- **Source text**
⁂

In [1]:
import pandas as pd
import numpy as np
from numpy import linalg as LA
from matplotlib import pyplot as plt
import time
import datetime
df_links = pd.read_csv('links.csv')
df_movies = pd.read_csv('movies.csv')
df_ratings = pd.read_csv('ratings.csv')
df_tags = pd.read_csv('tags.csv')

In [2]:
def get_similarity_matrix(df_movies):
    l = list(df_movies['genres'].str.split("|"))
    s = set()
    for i in range(len(l)):
        for j in l[i]:
            s.add(j)
    genre_l = list(s)
    df_temp = df_movies.copy()
    df_movie_profile_byGenres = pd.DataFrame(index=range(len(df_movies["movieId"])),columns=genre_l)
    for i in range(len(df_movies["movieId"])):
        for j in range(len(genre_l)):
            df_movie_profile_byGenres[genre_l[j]][i] = int(genre_l[j] in df_temp["genres"][i])
    norm = np.array(df_movie_profile_byGenres.apply(LA.norm, axis=1)).reshape(-1,1)
    normalization = df_movie_profile_byGenres/norm
    similarity_matrix = np.dot(normalization,normalization.T)
    df_similarity_matrix = pd.DataFrame(similarity_matrix)
    df_similarity_matrix.columns=df_movies["movieId"]
    df_similarity_matrix.index=df_movies["movieId"]
    return df_similarity_matrix

In [88]:
def getRequirement(df_ratings,df_movies, min_rating=0, from_date="1996-01-01", end_date="2018-12-31", min_total_rating=0):
    from_timestamp = time.mktime(datetime.datetime.strptime(from_date, "%Y-%m-%d").timetuple())

⁂

- **Data block**
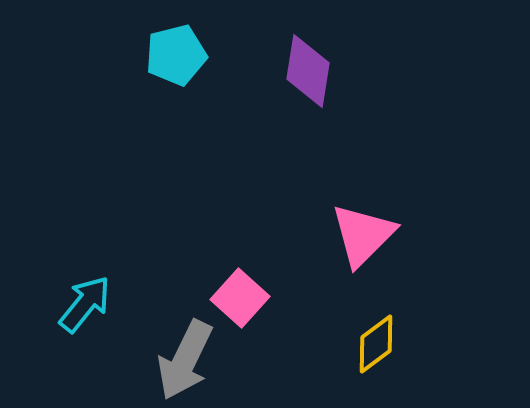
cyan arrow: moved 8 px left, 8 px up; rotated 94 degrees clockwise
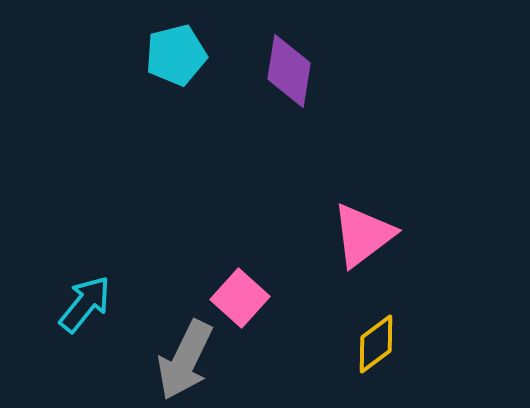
purple diamond: moved 19 px left
pink triangle: rotated 8 degrees clockwise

⁂

- **Tasks to complete**
A – In the movie-rating notebook code, what default value does the function getRequirement give to end_date?
B – Write the next part of the movie-rating notebook code, continuing the getRequirement function after its from_timestamp line.

- **Expected responses**
A – "2018-12-31"

B –
    end_timestamp = time.mktime(datetime.datetime.strptime(end_date, "%Y-%m-%d").timetuple())
    df_summary = df_ratings.loc[(df_ratings["timestamp"]>=from_timestamp)&(df_ratings["timestamp"]<=end_timestamp)]\
    .groupby('movieId').agg({"userId":"count","rating":"mean"}).reset_index()
    df_summary.columns = ["movieId","total rating","avg rating"]
    df_summary = df_summary.loc[(df_summary["avg rating"]>=min_rating)&(df_summary["total rating"]>=min_total_rating)]
    df_summary = pd.merge(df_movies,df_summary,on="movieId")
    return df_summary

In [89]:
def getkSimilar(df_similarity_matrix,df_summary,movieId=1,k=10,min_score=0,max_score=1):
    df_TopkSimilarMovie = pd.merge(df_summary,df_similarity_matrix[movieId],left_on="movieId",right_on="movieId")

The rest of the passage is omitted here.